Transcribed page contents:
----------

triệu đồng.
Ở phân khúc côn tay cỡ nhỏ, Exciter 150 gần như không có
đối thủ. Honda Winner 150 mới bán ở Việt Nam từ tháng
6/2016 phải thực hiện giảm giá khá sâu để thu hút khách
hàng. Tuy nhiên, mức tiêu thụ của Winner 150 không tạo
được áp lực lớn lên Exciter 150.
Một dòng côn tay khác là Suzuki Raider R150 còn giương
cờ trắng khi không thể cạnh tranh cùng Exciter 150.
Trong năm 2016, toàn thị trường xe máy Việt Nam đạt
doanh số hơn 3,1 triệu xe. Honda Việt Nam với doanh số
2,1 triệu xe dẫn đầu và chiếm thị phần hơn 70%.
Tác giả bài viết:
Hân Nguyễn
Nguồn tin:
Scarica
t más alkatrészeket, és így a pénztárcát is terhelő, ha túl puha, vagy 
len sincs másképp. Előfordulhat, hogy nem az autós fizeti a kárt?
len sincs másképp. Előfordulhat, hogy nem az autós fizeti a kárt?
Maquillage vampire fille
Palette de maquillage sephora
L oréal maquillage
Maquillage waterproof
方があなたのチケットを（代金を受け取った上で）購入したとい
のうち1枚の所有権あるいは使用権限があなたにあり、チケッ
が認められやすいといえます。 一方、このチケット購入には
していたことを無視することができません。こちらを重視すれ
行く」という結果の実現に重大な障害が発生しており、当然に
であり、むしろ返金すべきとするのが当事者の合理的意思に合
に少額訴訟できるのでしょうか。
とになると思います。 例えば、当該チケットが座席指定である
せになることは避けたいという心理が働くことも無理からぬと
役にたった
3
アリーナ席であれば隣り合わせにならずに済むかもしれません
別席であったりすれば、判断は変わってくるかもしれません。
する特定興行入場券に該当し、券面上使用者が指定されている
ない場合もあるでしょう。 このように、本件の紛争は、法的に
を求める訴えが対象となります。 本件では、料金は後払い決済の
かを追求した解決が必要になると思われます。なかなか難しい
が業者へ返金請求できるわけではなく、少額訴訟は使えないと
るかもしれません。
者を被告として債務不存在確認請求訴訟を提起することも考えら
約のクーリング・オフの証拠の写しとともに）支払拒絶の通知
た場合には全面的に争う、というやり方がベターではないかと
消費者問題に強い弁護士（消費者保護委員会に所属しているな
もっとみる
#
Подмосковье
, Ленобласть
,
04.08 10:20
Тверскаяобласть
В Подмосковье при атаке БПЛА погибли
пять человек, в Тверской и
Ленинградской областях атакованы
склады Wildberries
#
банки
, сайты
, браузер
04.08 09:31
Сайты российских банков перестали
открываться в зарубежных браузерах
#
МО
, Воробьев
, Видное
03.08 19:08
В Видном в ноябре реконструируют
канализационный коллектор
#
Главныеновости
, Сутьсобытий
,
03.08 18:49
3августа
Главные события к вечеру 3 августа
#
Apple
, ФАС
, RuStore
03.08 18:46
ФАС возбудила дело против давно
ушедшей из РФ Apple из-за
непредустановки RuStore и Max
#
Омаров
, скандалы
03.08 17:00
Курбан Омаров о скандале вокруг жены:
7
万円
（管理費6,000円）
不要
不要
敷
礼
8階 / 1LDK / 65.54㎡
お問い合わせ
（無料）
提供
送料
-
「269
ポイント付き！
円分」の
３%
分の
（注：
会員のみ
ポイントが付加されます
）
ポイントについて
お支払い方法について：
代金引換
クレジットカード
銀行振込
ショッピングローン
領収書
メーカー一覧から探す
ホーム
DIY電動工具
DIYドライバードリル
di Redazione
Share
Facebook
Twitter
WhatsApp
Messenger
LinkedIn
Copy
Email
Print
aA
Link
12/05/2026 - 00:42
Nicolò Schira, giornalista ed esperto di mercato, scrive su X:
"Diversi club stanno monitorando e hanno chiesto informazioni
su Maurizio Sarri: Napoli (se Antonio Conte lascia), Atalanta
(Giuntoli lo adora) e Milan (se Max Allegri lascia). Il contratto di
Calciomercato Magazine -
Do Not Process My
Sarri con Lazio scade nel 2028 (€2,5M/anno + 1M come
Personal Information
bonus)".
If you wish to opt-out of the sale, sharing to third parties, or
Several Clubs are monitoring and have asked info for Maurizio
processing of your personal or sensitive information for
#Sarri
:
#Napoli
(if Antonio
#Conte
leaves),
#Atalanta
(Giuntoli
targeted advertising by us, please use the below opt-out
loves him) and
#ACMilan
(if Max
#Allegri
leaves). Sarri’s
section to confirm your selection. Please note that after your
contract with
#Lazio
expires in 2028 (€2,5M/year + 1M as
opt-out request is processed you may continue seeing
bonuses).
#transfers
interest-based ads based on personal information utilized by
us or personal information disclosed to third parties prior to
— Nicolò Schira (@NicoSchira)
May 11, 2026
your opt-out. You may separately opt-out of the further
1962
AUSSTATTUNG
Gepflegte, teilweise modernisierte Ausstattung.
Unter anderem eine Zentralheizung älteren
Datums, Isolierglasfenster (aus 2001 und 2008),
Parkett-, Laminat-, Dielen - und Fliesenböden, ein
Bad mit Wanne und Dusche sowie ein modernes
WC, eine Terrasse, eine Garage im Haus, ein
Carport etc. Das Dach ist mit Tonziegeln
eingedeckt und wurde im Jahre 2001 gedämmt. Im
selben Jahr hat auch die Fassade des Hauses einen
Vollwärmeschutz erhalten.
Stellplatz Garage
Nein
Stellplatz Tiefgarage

----------

--- The task ---
Return every line of the transcribed listing above without any changes.

--- Solution for this problem ---
triệu đồng.
Ở phân khúc côn tay cỡ nhỏ, Exciter 150 gần như không có
đối thủ. Honda Winner 150 mới bán ở Việt Nam từ tháng
6/2016 phải thực hiện giảm giá khá sâu để thu hút khách
hàng. Tuy nhiên, mức tiêu thụ của Winner 150 không tạo
được áp lực lớn lên Exciter 150.
Một dòng côn tay khác là Suzuki Raider R150 còn giương
cờ trắng khi không thể cạnh tranh cùng Exciter 150.
Trong năm 2016, toàn thị trường xe máy Việt Nam đạt
doanh số hơn 3,1 triệu xe. Honda Việt Nam với doanh số
2,1 triệu xe dẫn đầu và chiếm thị phần hơn 70%.
Tác giả bài viết:
Hân Nguyễn
Nguồn tin:
Scarica
t más alkatrészeket, és így a pénztárcát is terhelő, ha túl puha, vagy 
len sincs másképp. Előfordulhat, hogy nem az autós fizeti a kárt?
len sincs másképp. Előfordulhat, hogy nem az autós fizeti a kárt?
Maquillage vampire fille
Palette de maquillage sephora
L oréal maquillage
Maquillage waterproof
方があなたのチケットを（代金を受け取った上で）購入したとい
のうち1枚の所有権あるいは使用権限があなたにあり、チケッ
が認められやすいといえます。 一方、このチケット購入には
していたことを無視することができません。こちらを重視すれ
行く」という結果の実現に重大な障害が発生しており、当然に
であり、むしろ返金すべきとするのが当事者の合理的意思に合
に少額訴訟できるのでしょうか。
とになると思います。 例えば、当該チケットが座席指定である
せになることは避けたいという心理が働くことも無理からぬと
役にたった
3
アリーナ席であれば隣り合わせにならずに済むかもしれません
別席であったりすれば、判断は変わってくるかもしれません。
する特定興行入場券に該当し、券面上使用者が指定されている
ない場合もあるでしょう。 このように、本件の紛争は、法的に
を求める訴えが対象となります。 本件では、料金は後払い決済の
かを追求した解決が必要になると思われます。なかなか難しい
が業者へ返金請求できるわけではなく、少額訴訟は使えないと
るかもしれません。
者を被告として債務不存在確認請求訴訟を提起することも考えら
約のクーリング・オフの証拠の写しとともに）支払拒絶の通知
た場合には全面的に争う、というやり方がベターではないかと
消費者問題に強い弁護士（消費者保護委員会に所属しているな
もっとみる
#
Подмосковье
, Ленобласть
,
04.08 10:20
Тверскаяобласть
В Подмосковье при атаке БПЛА погибли
пять человек, в Тверской и
Ленинградской областях атакованы
склады Wildberries
#
банки
, сайты
, браузер
04.08 09:31
Сайты российских банков перестали
открываться в зарубежных браузерах
#
МО
, Воробьев
, Видное
03.08 19:08
В Видном в ноябре реконструируют
канализационный коллектор
#
Главныеновости
, Сутьсобытий
,
03.08 18:49
3августа
Главные события к вечеру 3 августа
#
Apple
, ФАС
, RuStore
03.08 18:46
ФАС возбудила дело против давно
ушедшей из РФ Apple из-за
непредустановки RuStore и Max
#
Омаров
, скандалы
03.08 17:00
Курбан Омаров о скандале вокруг жены:
7
万円
（管理費6,000円）
不要
不要
敷
礼
8階 / 1LDK / 65.54㎡
お問い合わせ
（無料）
提供
送料
-
「269
ポイント付き！
円分」の
３%
分の
（注：
会員のみ
ポイントが付加されます
）
ポイントについて
お支払い方法について：
代金引換
クレジットカード
銀行振込
ショッピングローン
領収書
メーカー一覧から探す
ホーム
DIY電動工具
DIYドライバードリル
di Redazione
Share
Facebook
Twitter
WhatsApp
Messenger
LinkedIn
Copy
Email
Print
aA
Link
12/05/2026 - 00:42
Nicolò Schira, giornalista ed esperto di mercato, scrive su X:
"Diversi club stanno monitorando e hanno chiesto informazioni
su Maurizio Sarri: Napoli (se Antonio Conte lascia), Atalanta
(Giuntoli lo adora) e Milan (se Max Allegri lascia). Il contratto di
Calciomercato Magazine -
Do Not Process My
Sarri con Lazio scade nel 2028 (€2,5M/anno + 1M come
Personal Information
bonus)".
If you wish to opt-out of the sale, sharing to third parties, or
Several Clubs are monitoring and have asked info for Maurizio
processing of your personal or sensitive information for
#Sarri
:
#Napoli
(if Antonio
#Conte
leaves),
#Atalanta
(Giuntoli
targeted advertising by us, please use the below opt-out
loves him) and
#ACMilan
(if Max
#Allegri
leaves). Sarri’s
section to confirm your selection. Please note that after your
contract with
#Lazio
expires in 2028 (€2,5M/year + 1M as
opt-out request is processed you may continue seeing
bonuses).
#transfers
interest-based ads based on personal information utilized by
us or personal information disclosed to third parties prior to
— Nicolò Schira (@NicoSchira)
May 11, 2026
your opt-out. You may separately opt-out of the further
1962
AUSSTATTUNG
Gepflegte, teilweise modernisierte Ausstattung.
Unter anderem eine Zentralheizung älteren
Datums, Isolierglasfenster (aus 2001 und 2008),
Parkett-, Laminat-, Dielen - und Fliesenböden, ein
Bad mit Wanne und Dusche sowie ein modernes
WC, eine Terrasse, eine Garage im Haus, ein
Carport etc. Das Dach ist mit Tonziegeln
eingedeckt und wurde im Jahre 2001 gedämmt. Im
selben Jahr hat auch die Fassade des Hauses einen
Vollwärmeschutz erhalten.
Stellplatz Garage
Nein
Stellplatz Tiefgarage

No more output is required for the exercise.